The Difference between Craft and Art

Any writer who has struggled to publish or seen their published book’s sales head straight into the crapper has wondered—usually out loud in a drunken slur while pushing their finger into someone’s chest—how it is that so many terrible books get published and sell well while good books, like theirs, languish.

The answers they come up with usually cycle through some common tropes: The reading public has bad taste, publishers allocate marketing and promotion resources unfairly, they’re too good-looking and smart to ever find true success in a suckass world (that last one might be specific to me).

While these things might be true for certain books, it’s worth getting something clear: A book can be well-crafted—and thus 100% publishable and capable of selling well—while being a pretty terrible book. Because craft and art are wholly distinct things.

The Well-Crafted Turd

Every writer has read a popular book and wondered how in the world it’s so successful. Dumb plot, stiff dialogue—we’ve seen it all in some of the biggest-selling books ever written. And yet most of those books are well-crafted, in the sense that the sentences flow, the story lines up, the characters have clear motivations. No matter what bestseller you hold up as an example of a terrible book that does well, you’ll find (if you look at it objectively) that it’s probably pretty well-crafted.

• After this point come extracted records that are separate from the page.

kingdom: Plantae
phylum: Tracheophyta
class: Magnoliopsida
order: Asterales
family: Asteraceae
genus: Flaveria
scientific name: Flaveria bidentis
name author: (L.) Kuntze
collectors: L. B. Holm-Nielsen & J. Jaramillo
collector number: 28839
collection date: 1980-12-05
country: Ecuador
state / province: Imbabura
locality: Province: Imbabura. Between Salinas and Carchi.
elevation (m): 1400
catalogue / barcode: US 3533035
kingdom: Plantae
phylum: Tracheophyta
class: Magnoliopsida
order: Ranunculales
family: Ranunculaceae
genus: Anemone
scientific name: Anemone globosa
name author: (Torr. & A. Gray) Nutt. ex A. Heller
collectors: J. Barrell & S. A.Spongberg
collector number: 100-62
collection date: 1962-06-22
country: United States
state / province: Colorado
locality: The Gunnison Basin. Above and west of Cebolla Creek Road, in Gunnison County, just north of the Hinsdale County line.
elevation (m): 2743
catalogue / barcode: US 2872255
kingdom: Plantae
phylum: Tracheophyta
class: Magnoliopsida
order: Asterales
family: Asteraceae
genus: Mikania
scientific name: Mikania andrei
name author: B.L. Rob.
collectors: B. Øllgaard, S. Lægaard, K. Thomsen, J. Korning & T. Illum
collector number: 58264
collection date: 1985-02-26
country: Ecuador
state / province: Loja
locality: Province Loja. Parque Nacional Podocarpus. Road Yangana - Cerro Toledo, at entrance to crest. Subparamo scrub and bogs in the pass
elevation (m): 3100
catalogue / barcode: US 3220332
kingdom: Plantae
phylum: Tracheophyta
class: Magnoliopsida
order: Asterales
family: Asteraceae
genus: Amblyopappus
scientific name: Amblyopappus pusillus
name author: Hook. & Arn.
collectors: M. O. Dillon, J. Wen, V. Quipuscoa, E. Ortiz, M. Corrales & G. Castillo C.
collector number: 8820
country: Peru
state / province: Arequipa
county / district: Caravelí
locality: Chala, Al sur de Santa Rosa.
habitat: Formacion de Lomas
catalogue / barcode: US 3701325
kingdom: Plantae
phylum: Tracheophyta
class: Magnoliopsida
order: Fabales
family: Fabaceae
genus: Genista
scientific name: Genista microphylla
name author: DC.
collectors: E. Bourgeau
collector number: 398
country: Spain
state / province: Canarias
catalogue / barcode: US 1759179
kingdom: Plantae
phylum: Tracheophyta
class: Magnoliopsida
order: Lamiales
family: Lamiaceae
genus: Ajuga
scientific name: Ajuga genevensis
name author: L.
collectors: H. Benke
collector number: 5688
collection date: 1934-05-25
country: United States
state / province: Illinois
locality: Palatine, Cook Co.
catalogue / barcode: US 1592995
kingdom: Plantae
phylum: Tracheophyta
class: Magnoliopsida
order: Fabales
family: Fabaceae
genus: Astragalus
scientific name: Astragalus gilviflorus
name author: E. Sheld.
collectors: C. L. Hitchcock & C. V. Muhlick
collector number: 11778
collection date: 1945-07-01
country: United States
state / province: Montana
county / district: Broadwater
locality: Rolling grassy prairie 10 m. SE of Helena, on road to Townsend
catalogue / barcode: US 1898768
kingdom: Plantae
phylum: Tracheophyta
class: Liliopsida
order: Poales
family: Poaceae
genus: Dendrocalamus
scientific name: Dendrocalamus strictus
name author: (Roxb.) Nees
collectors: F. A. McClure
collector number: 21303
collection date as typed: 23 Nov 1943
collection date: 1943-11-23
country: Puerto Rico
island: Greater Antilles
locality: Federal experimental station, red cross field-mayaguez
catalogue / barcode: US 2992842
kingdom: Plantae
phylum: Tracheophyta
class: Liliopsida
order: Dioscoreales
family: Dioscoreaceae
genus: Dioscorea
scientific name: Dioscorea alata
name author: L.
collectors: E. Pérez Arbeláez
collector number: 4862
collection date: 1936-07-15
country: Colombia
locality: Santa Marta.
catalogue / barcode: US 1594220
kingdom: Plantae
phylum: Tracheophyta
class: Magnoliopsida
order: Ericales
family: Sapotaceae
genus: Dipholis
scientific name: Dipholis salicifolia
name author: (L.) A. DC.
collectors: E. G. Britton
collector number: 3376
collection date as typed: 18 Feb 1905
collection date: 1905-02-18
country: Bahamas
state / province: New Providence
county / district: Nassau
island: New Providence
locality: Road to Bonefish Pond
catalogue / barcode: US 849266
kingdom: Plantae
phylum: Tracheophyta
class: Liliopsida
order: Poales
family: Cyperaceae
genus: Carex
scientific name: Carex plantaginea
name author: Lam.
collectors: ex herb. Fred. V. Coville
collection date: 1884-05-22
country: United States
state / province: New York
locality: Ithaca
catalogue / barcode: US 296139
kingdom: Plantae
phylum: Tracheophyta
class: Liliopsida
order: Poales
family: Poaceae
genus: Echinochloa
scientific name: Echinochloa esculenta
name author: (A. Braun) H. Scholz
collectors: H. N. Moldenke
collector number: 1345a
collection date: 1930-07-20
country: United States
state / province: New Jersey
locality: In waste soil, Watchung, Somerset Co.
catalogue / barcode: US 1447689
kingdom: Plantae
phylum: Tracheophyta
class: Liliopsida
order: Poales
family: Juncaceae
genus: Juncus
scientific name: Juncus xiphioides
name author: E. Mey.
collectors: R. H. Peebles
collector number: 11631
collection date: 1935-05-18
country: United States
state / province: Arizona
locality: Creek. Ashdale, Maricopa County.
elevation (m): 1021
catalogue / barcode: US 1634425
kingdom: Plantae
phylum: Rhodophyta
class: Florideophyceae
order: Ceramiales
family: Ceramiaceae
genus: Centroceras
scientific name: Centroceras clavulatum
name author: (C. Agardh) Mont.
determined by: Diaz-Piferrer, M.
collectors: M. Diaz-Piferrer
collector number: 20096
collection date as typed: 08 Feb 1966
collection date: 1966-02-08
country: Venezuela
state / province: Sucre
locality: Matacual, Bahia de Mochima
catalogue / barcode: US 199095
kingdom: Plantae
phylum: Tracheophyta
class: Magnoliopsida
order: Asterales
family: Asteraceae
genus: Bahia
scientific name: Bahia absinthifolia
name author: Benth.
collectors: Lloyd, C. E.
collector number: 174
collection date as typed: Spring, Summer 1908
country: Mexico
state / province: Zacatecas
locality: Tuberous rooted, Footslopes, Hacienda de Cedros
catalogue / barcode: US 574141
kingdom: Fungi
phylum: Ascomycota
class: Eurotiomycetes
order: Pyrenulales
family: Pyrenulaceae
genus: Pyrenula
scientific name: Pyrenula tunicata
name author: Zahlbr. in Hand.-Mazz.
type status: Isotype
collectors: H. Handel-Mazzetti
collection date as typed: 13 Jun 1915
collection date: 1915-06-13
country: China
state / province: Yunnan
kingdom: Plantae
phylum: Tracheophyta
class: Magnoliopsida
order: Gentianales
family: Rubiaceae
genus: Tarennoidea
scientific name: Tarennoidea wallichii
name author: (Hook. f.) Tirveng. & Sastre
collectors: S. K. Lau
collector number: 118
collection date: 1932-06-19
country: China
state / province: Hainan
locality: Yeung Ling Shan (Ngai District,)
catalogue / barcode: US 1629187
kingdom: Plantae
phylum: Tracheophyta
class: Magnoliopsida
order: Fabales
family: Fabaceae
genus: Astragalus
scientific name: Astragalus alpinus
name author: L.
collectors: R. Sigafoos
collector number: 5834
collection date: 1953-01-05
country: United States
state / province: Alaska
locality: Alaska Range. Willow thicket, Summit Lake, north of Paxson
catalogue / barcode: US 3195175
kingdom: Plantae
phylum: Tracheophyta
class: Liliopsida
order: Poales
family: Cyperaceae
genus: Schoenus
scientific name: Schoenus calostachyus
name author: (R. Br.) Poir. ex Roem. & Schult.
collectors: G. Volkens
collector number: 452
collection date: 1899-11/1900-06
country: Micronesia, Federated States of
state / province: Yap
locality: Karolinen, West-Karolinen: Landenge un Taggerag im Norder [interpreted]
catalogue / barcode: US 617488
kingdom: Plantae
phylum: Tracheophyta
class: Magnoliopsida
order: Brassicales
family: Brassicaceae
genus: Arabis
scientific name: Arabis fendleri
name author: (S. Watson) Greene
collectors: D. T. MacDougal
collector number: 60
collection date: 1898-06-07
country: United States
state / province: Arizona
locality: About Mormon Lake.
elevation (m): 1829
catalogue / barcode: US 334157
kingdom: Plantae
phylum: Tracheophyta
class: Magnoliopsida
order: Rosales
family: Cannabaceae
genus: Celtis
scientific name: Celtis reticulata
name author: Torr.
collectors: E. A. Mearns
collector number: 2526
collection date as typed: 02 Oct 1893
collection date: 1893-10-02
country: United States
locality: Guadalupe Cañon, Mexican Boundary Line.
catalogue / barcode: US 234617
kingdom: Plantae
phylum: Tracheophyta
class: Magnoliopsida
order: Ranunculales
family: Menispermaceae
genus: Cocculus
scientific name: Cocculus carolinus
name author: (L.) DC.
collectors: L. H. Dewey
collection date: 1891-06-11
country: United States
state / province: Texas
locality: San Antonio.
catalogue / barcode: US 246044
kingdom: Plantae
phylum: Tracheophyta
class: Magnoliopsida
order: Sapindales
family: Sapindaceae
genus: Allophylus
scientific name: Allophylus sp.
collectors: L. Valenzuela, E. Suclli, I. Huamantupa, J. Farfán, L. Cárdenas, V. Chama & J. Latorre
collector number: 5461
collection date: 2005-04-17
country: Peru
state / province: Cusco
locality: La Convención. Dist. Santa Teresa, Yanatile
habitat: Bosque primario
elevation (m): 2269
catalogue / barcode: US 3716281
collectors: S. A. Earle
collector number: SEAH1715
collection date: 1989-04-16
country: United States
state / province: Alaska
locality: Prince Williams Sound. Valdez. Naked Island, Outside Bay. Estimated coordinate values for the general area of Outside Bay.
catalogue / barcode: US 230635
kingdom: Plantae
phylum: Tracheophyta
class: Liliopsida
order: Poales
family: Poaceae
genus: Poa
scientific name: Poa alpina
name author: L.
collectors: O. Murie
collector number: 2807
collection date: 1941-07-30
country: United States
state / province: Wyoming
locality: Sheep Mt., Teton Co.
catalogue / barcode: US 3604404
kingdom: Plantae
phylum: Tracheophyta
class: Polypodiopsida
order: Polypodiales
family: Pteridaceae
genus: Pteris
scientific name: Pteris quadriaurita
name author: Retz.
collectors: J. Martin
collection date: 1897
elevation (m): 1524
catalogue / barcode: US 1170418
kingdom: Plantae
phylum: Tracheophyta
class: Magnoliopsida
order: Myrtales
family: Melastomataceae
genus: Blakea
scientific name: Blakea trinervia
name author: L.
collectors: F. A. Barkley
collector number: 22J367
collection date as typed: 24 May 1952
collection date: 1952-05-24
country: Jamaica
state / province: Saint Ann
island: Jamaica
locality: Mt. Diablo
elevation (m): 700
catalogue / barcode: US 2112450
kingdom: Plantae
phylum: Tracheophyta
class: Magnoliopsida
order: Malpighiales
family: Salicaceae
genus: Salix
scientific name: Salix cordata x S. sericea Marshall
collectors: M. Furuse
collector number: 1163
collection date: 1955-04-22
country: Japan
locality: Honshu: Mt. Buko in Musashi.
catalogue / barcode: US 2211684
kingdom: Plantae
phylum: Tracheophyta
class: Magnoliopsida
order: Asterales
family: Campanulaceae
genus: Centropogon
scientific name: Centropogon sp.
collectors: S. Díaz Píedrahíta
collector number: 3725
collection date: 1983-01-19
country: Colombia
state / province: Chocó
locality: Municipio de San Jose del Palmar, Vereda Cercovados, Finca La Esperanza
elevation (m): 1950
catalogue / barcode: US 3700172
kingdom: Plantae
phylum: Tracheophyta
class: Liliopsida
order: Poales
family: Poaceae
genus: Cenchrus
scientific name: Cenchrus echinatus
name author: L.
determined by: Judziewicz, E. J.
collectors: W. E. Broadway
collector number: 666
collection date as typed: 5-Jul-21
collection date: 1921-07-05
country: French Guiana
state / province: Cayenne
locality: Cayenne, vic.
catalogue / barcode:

Craft, though, is just the tools and raw materials of the trade used competently. It’s like making a chair: You can learn the basics of woodworking and eventually get to a point where you can make a chair that will function just fine and have a bare minimum of aesthetic appeal. But no one’s going to cheer your work as a reinvention of the form, or ogle the subtleties you brought to the piece.

In the same way, you can learn the fundamentals of telling a story and use those tools properly. The end result will be a novel, and if your craft is up to snuff that novel will probably be publishable even if it isn’t art. No matter how terrible your example of a bad novel might be, it adheres to the basics of good craftsmanship, and that’s why it can sell in the millions to people who don’t care if it’s art, they just want someone to tell them a story, even if it’s a variation on a story they’ve heard before.

Now, all of you people who held up one of my books when I asked about an example of bad books, very funny.